Miss Weems & Miss Wolfe: Tangier Stories from the ’40s

 

TALIM Weems poster 2 copy

Dorothy Weems (left) as her mother, Ruth Wolfe Weems (right)

It started with a simple sentence, a comment on a TALIMblog post about the Legation during the Second World War:

My mother worked at the US Legation in the early 1940's.

That one-liner from Dorothy Weems blossomed into several months' correspondence, where it emerged that her mother, Ruth Wolfe Weems, was a code clerk at the American Legation from 1944 to 1946.

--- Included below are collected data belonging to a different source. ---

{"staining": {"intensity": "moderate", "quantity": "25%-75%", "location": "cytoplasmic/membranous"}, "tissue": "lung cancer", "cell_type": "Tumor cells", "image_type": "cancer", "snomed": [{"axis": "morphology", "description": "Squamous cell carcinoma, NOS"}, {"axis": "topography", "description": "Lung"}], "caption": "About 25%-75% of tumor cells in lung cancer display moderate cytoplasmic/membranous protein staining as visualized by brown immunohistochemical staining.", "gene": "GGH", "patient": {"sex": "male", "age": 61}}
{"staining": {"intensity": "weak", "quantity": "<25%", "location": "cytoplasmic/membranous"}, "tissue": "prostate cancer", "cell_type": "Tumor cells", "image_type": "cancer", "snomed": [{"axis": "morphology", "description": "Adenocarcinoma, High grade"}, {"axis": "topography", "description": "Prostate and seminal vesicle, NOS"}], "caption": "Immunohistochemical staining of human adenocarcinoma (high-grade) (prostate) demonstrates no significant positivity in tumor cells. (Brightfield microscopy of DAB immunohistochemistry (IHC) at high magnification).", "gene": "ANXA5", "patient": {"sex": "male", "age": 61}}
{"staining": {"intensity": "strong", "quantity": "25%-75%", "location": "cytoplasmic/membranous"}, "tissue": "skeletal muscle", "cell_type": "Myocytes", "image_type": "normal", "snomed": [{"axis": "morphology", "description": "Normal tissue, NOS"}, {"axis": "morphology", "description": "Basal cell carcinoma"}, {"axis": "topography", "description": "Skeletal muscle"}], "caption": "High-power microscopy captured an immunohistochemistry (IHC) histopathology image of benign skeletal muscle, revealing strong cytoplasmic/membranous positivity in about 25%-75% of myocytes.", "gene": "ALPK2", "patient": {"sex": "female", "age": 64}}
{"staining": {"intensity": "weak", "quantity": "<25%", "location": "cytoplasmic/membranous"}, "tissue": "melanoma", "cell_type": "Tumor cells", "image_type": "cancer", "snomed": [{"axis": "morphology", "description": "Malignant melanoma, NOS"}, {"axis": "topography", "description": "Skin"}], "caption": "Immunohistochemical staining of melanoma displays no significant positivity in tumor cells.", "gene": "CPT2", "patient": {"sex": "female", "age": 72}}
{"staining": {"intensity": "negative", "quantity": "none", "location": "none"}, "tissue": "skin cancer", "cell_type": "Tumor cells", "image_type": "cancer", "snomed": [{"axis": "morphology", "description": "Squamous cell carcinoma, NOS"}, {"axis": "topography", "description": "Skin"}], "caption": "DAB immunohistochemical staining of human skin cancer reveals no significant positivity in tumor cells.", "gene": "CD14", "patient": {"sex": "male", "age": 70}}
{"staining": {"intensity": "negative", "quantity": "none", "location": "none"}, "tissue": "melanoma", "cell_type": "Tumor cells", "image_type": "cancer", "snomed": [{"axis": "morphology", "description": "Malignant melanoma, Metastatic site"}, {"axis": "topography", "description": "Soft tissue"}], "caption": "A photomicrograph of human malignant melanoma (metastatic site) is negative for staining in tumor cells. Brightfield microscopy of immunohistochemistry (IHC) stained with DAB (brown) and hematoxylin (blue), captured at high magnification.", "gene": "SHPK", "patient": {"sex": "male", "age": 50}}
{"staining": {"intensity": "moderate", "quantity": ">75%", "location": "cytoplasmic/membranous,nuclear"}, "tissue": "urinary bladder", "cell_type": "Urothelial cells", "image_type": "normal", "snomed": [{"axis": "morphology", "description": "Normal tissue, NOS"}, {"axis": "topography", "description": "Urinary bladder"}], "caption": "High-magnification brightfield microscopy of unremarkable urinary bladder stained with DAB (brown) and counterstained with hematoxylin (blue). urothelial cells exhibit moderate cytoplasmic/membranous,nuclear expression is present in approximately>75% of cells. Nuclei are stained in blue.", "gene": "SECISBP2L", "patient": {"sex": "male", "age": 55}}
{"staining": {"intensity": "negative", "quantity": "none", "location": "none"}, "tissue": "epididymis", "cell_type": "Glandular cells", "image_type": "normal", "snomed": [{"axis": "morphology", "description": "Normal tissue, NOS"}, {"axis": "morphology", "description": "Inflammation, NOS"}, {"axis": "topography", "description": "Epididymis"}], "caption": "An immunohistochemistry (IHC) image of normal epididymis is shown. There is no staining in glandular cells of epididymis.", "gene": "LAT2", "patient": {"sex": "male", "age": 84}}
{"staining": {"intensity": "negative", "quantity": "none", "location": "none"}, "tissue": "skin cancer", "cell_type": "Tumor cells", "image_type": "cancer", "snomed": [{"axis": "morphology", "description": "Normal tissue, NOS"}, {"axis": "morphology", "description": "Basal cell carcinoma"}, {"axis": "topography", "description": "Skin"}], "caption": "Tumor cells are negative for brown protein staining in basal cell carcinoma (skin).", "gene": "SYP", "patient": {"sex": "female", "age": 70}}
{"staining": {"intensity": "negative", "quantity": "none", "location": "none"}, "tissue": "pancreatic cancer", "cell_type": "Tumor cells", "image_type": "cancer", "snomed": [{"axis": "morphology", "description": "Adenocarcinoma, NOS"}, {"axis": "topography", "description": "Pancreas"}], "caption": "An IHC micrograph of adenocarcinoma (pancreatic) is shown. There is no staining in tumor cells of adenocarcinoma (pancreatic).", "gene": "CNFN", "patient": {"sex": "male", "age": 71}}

The Legation was packed with over 60 employees – military attachés, diplomats, spies – during the war years, and Ruth occupied a sensitive position, processing messages about the Legation's priorities, among them wartime activities in the strategic Strait of Gibraltar, and the ever-worrisome intentions of Franco's Spain, which until the war ended occupied Tangier.

But Ruth left something more for posterity: letters and stories, several published after her return to postwar US, about the life of a young American woman in exotic Tangier during the war, when the atmosphere resembled the Casablanca of film fame.

In our correspondence, it also turned out that Ruth's daughter Dorothy Weems was an actress in regional theater and national TV, and that her dream was to mount a one-woman show, dressed as her mother, performing a play faithfully adapted from her mother's Tangier stories.

Now, thanks to TALIM's partnership with Tangier's International Center for Performance Studies (ICPS), the Tangier public and participants in the 2012 ICPS "Performing Tangier" conference will get a chance to witness this mother-daughter partnership across the decades.

We are particularly proud that "Miss Wolfe's Tangier Stories"TM will be performed at the Legation, in the very rooms where Ruth Wolfe would have spent time almost seven decades ago.  One more illustration that the human stories behind more than two centuries of Moroccan-American relations are an integral part of the Legation experience.